This week, UKHospitality stepped up pressure on the Government to retain the current 12.5% VAT rate for hospitality long-term by launching its #VATsEnough campaign. We caught up with CEO Kate Nicholls to find out why she’s hopeful the Treasury will listen this time.
What do you think the issues are with the current way that VAT is charged?
No comment here as it’s the rate, rather than the system, with which we have an issue.
What are you calling for, how are you getting this message out there, and who are you working with to achieve this?
UKHospitality is calling on Chancellor Rishi Sunak to commit to introducing a permanent low rate of VAT for hospitality and tourism in his autumn Budget, on 27th October. It’s vital that the rate doesn’t return to 20%. We’ve launched a high-profile campaign – #VATsEnough – aimed at rallying UKHospitality members, employees MPs and the public behind our call to keep VAT lower for these vitally important sectors. #VATsEnough is an integrated multi-channel campaign encouraging sector businesses, employees and consumers to lobby their local MPs, urging them to lock VAT in at 12.5% permanently and show their support for hospitality and tourism businesses all across the UK.
In your mind, what’s a realistic outcome?
We believe there is a strong and compelling economic and social argument for retaining the 12.5% VAT rate brought in on 1st October, and evidencing why a return to 20% in April 2022 would be harmful to hospitality and tourism.
What are the main benefits this would achieve for the industry?
In the long-term, a low VAT rate will help keep prices more affordable for customers, safeguard jobs, promote greater choice on the high street, and foster investment by hospitality and tourism businesses. It will also help many of them rebuild their balance sheets after the terrible damage caused by the Covid-19 pandemic. Businesses are at a perilous stage of their recovery; costs are increasing and there are widespread operational challenges to deal with. A failure of the Government to act risks the future of cafes, takeaways, pubs, restaurants and myriad other venues and attractions across the country. A return to VAT’s pre-pandemic level would curtail investment, set back our tourism recovery and risk yet more job losses.
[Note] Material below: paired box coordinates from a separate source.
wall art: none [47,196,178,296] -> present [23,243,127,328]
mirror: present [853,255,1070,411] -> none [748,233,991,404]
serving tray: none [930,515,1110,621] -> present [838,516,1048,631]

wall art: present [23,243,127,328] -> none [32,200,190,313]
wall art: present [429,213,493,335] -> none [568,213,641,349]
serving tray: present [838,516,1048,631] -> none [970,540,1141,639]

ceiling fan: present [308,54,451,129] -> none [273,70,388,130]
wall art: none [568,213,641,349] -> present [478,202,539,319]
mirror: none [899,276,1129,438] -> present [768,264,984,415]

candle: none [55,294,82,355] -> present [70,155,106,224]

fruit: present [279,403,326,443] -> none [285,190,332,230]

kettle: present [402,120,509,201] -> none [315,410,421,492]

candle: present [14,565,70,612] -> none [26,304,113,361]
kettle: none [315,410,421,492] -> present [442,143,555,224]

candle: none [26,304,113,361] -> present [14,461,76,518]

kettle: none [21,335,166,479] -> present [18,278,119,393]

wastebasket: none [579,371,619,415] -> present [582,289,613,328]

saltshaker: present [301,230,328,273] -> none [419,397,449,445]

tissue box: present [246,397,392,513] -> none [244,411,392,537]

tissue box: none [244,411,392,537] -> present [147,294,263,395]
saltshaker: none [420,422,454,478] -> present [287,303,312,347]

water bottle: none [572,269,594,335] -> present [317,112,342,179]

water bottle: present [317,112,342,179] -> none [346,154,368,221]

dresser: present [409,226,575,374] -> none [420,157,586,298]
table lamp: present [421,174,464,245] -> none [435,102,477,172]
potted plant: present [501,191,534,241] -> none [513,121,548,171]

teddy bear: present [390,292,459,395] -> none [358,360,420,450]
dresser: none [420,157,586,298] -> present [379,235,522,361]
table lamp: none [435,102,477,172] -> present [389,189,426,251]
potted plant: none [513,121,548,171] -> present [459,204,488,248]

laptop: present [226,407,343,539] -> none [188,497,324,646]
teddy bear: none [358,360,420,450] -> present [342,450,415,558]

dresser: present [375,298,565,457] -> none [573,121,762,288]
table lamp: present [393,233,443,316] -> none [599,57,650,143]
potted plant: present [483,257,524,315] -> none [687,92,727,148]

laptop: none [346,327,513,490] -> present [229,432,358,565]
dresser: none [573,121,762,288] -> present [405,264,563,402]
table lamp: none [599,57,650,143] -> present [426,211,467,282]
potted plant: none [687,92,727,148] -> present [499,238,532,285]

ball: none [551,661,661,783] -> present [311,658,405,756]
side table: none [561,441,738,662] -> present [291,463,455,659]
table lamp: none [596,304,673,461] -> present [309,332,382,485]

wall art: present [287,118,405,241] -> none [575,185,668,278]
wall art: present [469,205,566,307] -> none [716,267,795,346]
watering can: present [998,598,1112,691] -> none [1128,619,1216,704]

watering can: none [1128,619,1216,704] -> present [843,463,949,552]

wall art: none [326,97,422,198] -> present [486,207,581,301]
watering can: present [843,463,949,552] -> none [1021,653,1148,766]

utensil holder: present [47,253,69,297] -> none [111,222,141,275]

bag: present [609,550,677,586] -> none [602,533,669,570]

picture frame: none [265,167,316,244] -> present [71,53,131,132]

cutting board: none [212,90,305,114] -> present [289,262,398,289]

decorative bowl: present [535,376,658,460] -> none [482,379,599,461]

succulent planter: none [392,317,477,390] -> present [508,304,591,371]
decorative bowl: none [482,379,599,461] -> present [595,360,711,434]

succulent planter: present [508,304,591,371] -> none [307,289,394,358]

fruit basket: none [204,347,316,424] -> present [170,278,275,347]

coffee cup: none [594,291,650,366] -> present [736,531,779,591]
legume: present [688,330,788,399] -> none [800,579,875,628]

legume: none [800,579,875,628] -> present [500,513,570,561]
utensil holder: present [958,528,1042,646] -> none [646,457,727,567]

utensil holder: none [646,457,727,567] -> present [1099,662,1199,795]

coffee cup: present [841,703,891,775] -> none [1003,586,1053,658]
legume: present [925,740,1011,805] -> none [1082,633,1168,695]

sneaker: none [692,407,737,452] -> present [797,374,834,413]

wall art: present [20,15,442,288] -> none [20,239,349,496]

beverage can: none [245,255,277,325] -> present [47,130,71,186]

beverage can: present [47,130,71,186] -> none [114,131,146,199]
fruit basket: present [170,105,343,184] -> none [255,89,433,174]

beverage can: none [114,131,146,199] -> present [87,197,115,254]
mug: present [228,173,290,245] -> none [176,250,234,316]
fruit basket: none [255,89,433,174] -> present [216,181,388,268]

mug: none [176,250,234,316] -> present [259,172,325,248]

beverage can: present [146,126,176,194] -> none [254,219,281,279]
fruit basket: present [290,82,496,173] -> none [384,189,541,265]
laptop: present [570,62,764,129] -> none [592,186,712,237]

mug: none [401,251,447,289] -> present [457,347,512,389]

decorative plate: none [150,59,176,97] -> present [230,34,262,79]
Have you any evidence of these benefits that a lower rate of VAT would bring?
The economic case for maintaining a reduced rate of VAT at 12.5% is as compelling for Government as it is for the sector. Our thorough analysis of key economic metrics highlights the benefits of a permanent reduction, as opposed to a return to 20%. It will create 125,00 full and part-time jobs – a full time equivalent of 85,000 jobs; the policy is revenue positive – generating money for the Government – after just four years and; the net cost of the policy is minimal at £213.4m per year in the early years.
Attempts in the past have failed, so what makes you think the Government will listen now?
We owe it to our members and to the wider hospitality industry to keep pressing Government on this. The results of a consumer survey we commissioned has given us extra impetus and a renewed conviction that a permanent low VAT rate will not only help businesses survive, but also thrive. The poll showed that 81% of UK adults believe hospitality is important for local jobs, 79% said it was a vital part of their community, while 70% believe central Government has a responsibility to support the sector’s recovery. Critically, a VAT hike back up to 20%, inevitably leading to price increases, would see half the adult population eating out less frequently, according to the survey.
What can the industry do to help push this message forward?
By engaging with MPs, the media and the public. Our #VATsEnough campaign will help us do that across a number of different channels, including a dedicated social media campaign. We’re also encouraging all hospitality businesses, their employees and customers to lobby their local MPs. More details can be found via the #VATsEnough campaign website.
How important is it for the industry as a whole to support this campaign?
It’s absolutely vital. We must present a united front and speak with one voice on this important issue in order to get our message across loud and clear. There are many strands that comprise the hospitality and tourism industries, but on the issue of VAT, it’s vital we come together at this extremely critical time for the sector.
If you don’t get the outcome you are after, will you continue your campaign or is this the final chance?
We will campaign hard in order to prevent the VAT rate returning to 20%, because once it’s back at that level, the industry cannot realistically expect to see it reduced again. So we are fighting hard to keep it at 12.5% in the future. The difference between those two rates is significant, and could determine whether or not a hospitality business survives, or goes to the wall. We’ll continue to make our case to the Treasury on behalf of an industry that creates £130bn in economic activity and which generates £39bn of tax for the Exchequer, funding vital services.